Think on it, says God.  I wouldn’t put you out.
Your house would be mind and my son would live in it.
You’d have more space than you’d ever had before.

I don’t understand at all.

I know, says God, but I can’t tell you about that.
You’ll have to discover it for yourself.
That can only happen if you let me have the whole house.

A bit risky, I say.

Yes, says God, but try me.

I’m not sure–
I’ll let you know.

I can wait, says God.  I like what I see.

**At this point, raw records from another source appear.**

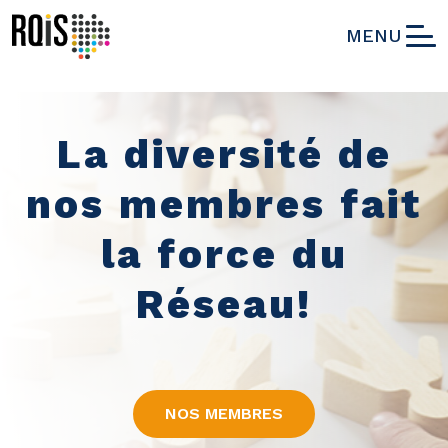
MENU
La diversité de
nos membres fait
Restons
la force du
informés!
Réseau!
CAS D'INNOVATION SOCIALE
NOS MEMBRES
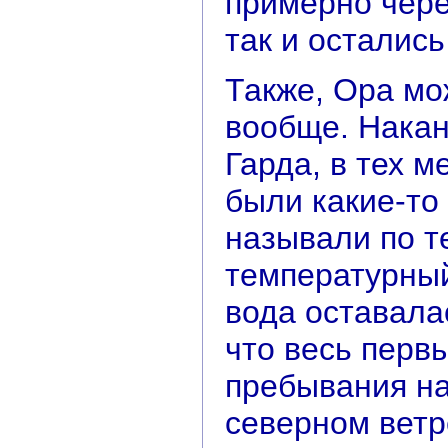
примерно чере
так и остались
Также, Ора мо
вообще. Накан
Гарда, в тех 
были какие-то 
называли по т
температурны
вода оставала
что весь перв
пребывания на
северном ветре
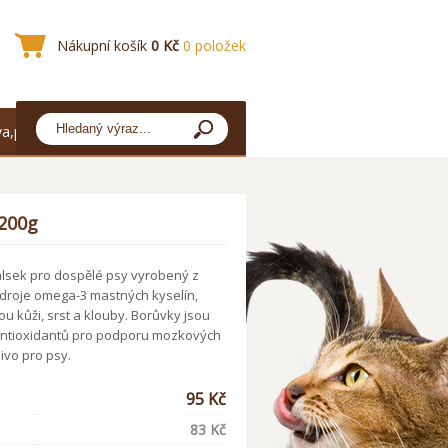
Nákupní košík
0 Kč
0 položek
a,platba
200g
sek pro dospělé psy vyrobený z
zdroje omega-3 mastných kyselín,
u kůži, srst a klouby. Borůvky jsou
ntioxidantů pro podporu mozkových
ivo pro psy.
95 Kč
83 Kč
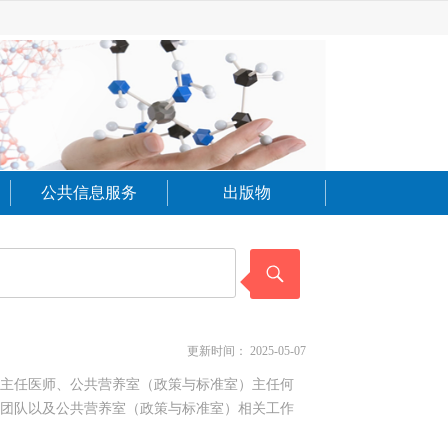
公共信息服务
出版物
更新时间：
2025-05-07
主任医师、公共营养室（政策与标准室）主任何
团队以及公共营养室（政策与标准室）相关工作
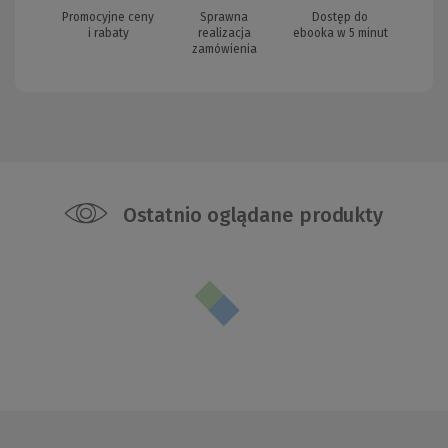
Promocyjne ceny
Sprawna
Dostęp do
i rabaty
realizacja
ebooka w 5 minut
zamówienia
Ostatnio oglądane produkty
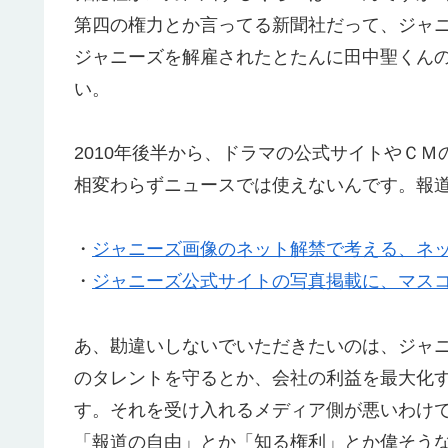
第四の権力とか言ってる新聞社だって、ジャ
ジャニーズを解雇されたとたんに田中聖くん
い。
2010年後半から、ドラマの公式サイトやＣ
相変わらずニュースでは使えないんです。報
・
ジャニーズ画像のネット解禁で考える、ネッ
・
ジャニーズ公式サイトの写真掲載に、マス
あ、勘違いしないでいただきたいのは、ジャ
のタレントを守るとか、会社の利益を最大化
す。それを受け入れるメディア側が悪いわけ
「報道の自由」とか「知る権利」とか偉そう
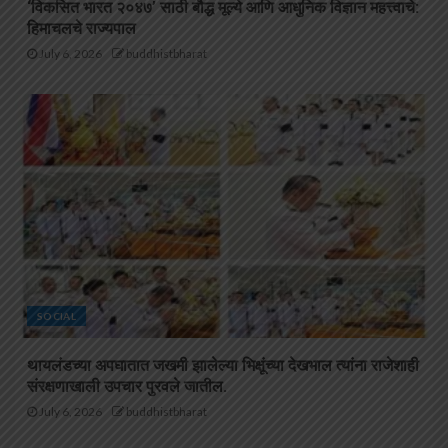
‘विकसित भारत २०४७’ साठी बौद्ध मूल्ये आणि आधुनिक विज्ञान महत्त्वाचे:
हिमाचलचे राज्यपाल
July 6, 2026
buddhistbharat
SOCIAL
थायलंडच्या अपघातात जखमी झालेल्या भिक्षूंच्या देखभाल त्यांना राजेशाही
संरक्षणाखाली उपचार पुरवले जातील.
July 6, 2026
buddhistbharat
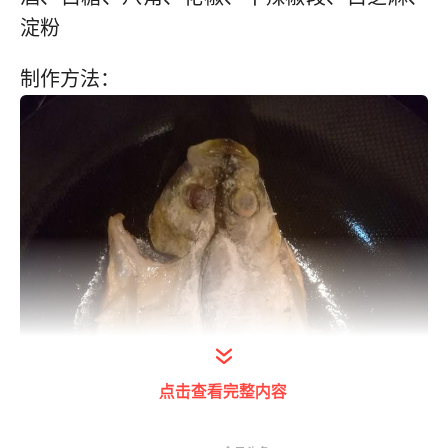
淀粉
制作方法：
点击查看完整内容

by Margaret Halaska. As quoted in Don Postema, Space for God, 27.

Making “Space for God”

Yesterday we kicked-off our Sunday School program and annual spiritual growth campaign. There was a lot of energy and excitement in the sanctuary. It was a blessed worship service and in a way, a family reunion, as some of our members had been away off-and-on for the summer. I felt the joy of the Lord as I lead my people in worship. Then to add to the blessing, in the evening I had the privilege of meeting with the single young adults in a small group setting. A very blessed start to our ministry year–thanks be to God! But also an exhausting start to our new ministry year! I was reminded this morning of the importance of taking regular Sabbath, if I’m going to grow spiritually and make it through another year of pastoral ministry. To help me with that, I started reading Don Postema’s book, “Space for God” (Faith Alive Christian Resources). What a gracious invitation to rest with God and enjoy him! I plan on reading one chapter every Monday (my “Sabbath” Day), and then reflect on the readings through the week. I’m thankful for the encouragement to make space for God in my life. This morning, as I rested in God’s presence, guided by Don, I realized anew how much I love the Lord and want to be with him. A very good thing! So, how will you make space for God this fall? I’d love to hear about it! May you truly experience the rest of God as you make space for him.

Wrestling with God

Tonight we read how Jacob wrestled with God (Genesis 32). We are reading through some of the main Old Testament stories right now, and it just so happens that we read this story on the first day of school. Now my kids attend a good school, and for the most part they flourish at school–thanks be to God! Even so, they always struggle to return to the classroom. So as we reflected on this story, I thought of our times of struggle. How do we respond when we’re in a bind? Although Jacob had his faults and made his share of mistakes, he does the one thing we often fail to do: he prays. What’s more, he wrestled with God in prayer. I know there are worse things than going to school, but even so, it is an opportunity for my kids to wrestle with God in prayer. To say: “Lord, you know I have to go to school whether I like it or not. But I don’t always like it. And it’s especially hard on the first day after summer break. So, please help me, Lord! I won’t let go until you bless me!” How are you struggling today? Whatever your trouble, I invite you to wrestle with God about it in prayer. You may not get exactly what you want. (Do you think Jacob wanted a damaged hip?) But I trust you will get what you need: God’s blessing–through Jesus Christ our Lord!